But the president has significant ground to recover as Americans’ economic fears grow and as his poll numbers sink.
Critics have blasted the administration’s domestic spending agenda, including the $1.9 trillion legislation that included the pension assistance program that Mr. Biden unveiled on Wednesday, as a key driver behind inflation.
Mr. Biden has scrambled to control skyrocketing gas prices by pressuring Congress and the states to temporarily suspend gas taxes. He has also accused oil companies of profiteering with outsized price hikes at the pump as Americans hit the road for the summer driving season.
Congress has yet to act on the president’s proposal on the gas tax, but after reaching record highs last month world gas prices are on the decline in recent days.
The White House has also touted what it says is a strong labor market — the U.S. unemployment rate was just 3.6% in June and Ohio’s was only slightly higher at 3.9% — as a sign that Mr. Biden‘s economic policies are having a positive effect.

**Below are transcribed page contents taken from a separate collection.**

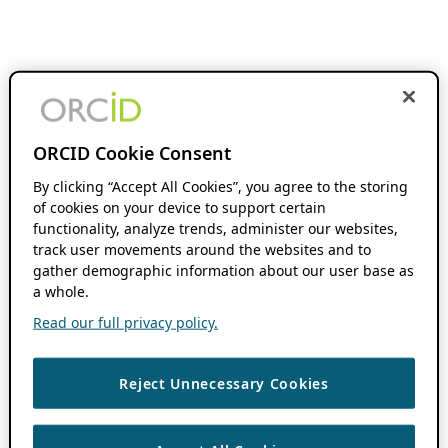
ORCID Cookie Consent
By clicking “Accept All Cookies”, you agree to the storing
of cookies on your device to support certain
functionality, analyze trends, administer our websites,
track user movements around the websites and to
gather demographic information about our user base as
a whole.
Read our full privacy policy.
Reject Unnecessary Cookies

But there seems little chance Democrats will be able to sidestep voter anger over inflation in upcoming elections, especially when it comes to lower-wage workers who are feeling the pinch.
“If [inflation] continues to rise, as it has been, that’s obviously a big problem for the president and Democrats,” Mr. Bannon said. “If it’s down significantly between now and Election Day, I think the other aspects of the president’s economic success will come more into play.”
Mr. Biden on Wednesday almost pleaded with Ohio voters to stick with the Democrats, in a state where the party thinks it has a chance of winning the open seat held by retiring Republican Sen. Rob Portman.
He warned of what he said were Republican plans to cut social programs and raise taxes on the middle class, and blamed the GOP for standing in the way as Democrats fight to lower costs for the middle class.
“Now I’m fighting like hell to lower costs on things we talked about around your kitchen table,” he said. “That’s why elections have consequences. That’s why they matter.”